Parents can also limit kids to one sport and team at a time. Whatever sport is in season should be the commitment priority. Resist the temptation to sign up for multiple, overlapping sports. As for off-season training demands, let coaches know your child will be participating in a sensible, manageable way, especially if the child is playing another in-season sport.

Navigating the Stormy Seas of Youth Sport Injury

“Injury is not just a process of recovery, it’s a process of discovery.”

That gem of wisdom is from Irish professional mixed martial artist Conor McGregor. Unfortunately, parents can do things in a manner that interferes with both the recovery and discovery process.

“Kids are resilient,” Jackson observed, “but when they see their parents overreacting, they (the kid) think, ‘Oh, I’m supposed to be more upset about this,’ and how they feel about their injury and respond to it might shift—in a bad direction—all because of how the parents are reacting to the injury.”

If parents take things in stride, so will their injured athlete.

“I try to normalize what they (parents) are feeling,” explained Jackson regarding how she works with parents of injured young athletes. “This is your child, and your primary job is to protect them, so this makes sense what is showing up (thoughts and emotions), and one of the things to recognize is that this is your own emotion, your own anxiety, versus what your child is feeling. Manage your own anxiety so you can be open and be present for understanding what your child is experiencing.”

Parents keeping their own emotions in check will allow them to respond constructively to the injury situation and not make things any worse than they already are. Maintaining an emotion-free perspective enables the child to effectively approach their injury.

Parental Coddling Perils

Obviously, parents need to be involved in their child’s injury recovery, but overdoing their involvement can interfere with both the physical and mental aspects of the recovery process.

“A big dynamic with parenting in general is helicopter parenting, and we see it trickling down to youth athletics,” Jackson said. “It’s all out of care and love, but not realizing that (parents) are interfering with the process of growth.”

Kids are naturally creative and resourceful.

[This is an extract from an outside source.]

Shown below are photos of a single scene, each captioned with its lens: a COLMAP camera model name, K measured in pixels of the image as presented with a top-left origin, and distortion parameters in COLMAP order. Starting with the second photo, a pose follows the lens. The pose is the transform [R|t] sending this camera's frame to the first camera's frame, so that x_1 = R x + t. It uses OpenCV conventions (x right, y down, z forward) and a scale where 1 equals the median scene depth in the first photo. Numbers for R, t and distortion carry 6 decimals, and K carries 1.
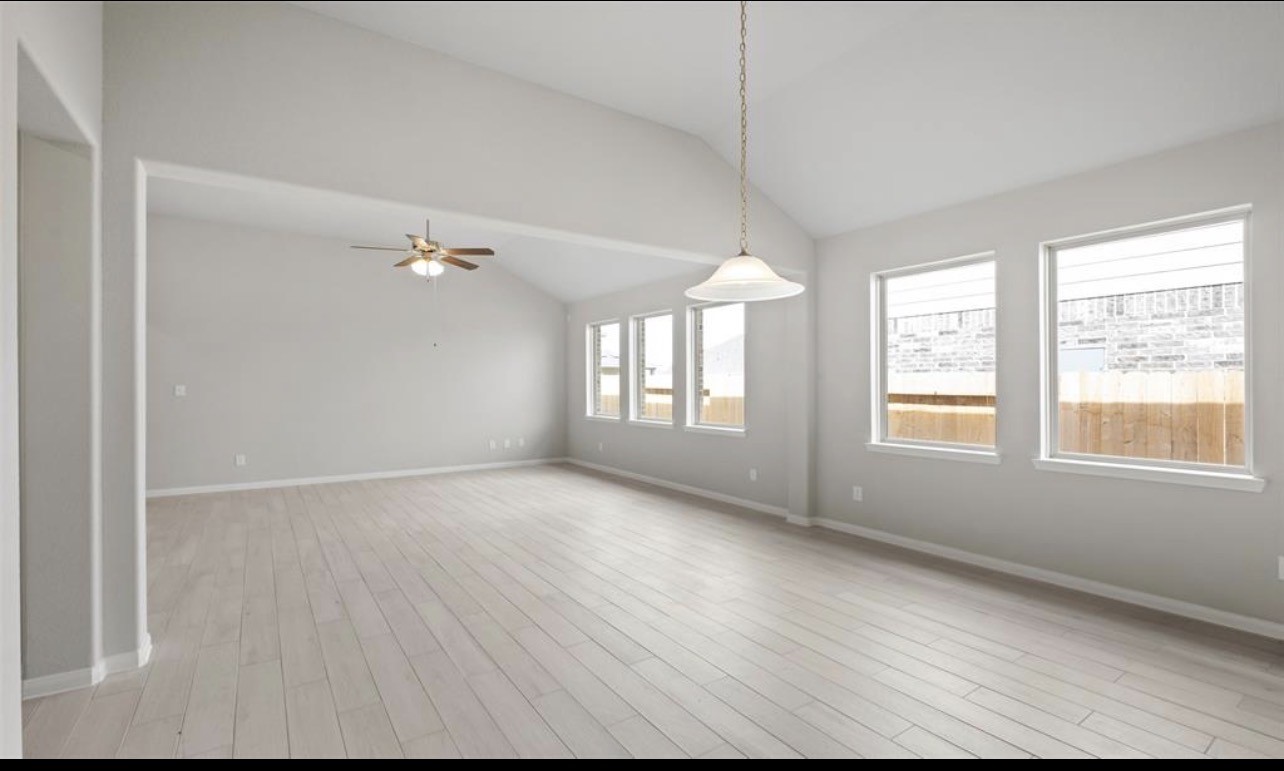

Know when to assist and when to let kids do it for themselves.

So much of the physical and mental recovery process is up to the young athlete, and while parents and other involved adults need to lend appropriate support, much of the process can’t be done by anyone but the athlete themself.

“Coddling leads to kids not being given the opportunity to flex their resilience muscle,” Jackson explained, “and resilience is very much what you need in those moments when you are injured. (Young athletes) have not been given the opportunity to do that for themselves because of the helicopter parent dynamic.”

Final Thoughts

Parents are instrumental in the prevention of sport injury and in supporting their young athletes through the physical and mental recovery process but understand the lines between what adults can do and what the young person must do for themself.

Help your budding Wayne Gretzky or Serena Williams avoid overuse injury by putting the brakes on overzealous youth sports coaches coercing you and your young athlete into the year-round youth sports training craziness. Also, one sport and team at a time, please. Avoid overlapping sports commitments.

Let kids decide to specialize in a sport, not you or some dollar-chasing coach or youth sports administrator.

When injury strikes, keep parental emotions in check. That will keep the injury in its proper perspective and not make things any worse than they already are for the young athlete. Be supportive in the injury recovery process but remember that the bulk of the injury process is up to the athlete.

Assist—don’t coddle—allowing your young athlete to flex and exercise their "resilience muscle." As 19th-century German philosopher Friedrich Nietzsche put it: “What doesn’t kill you makes you stronger.”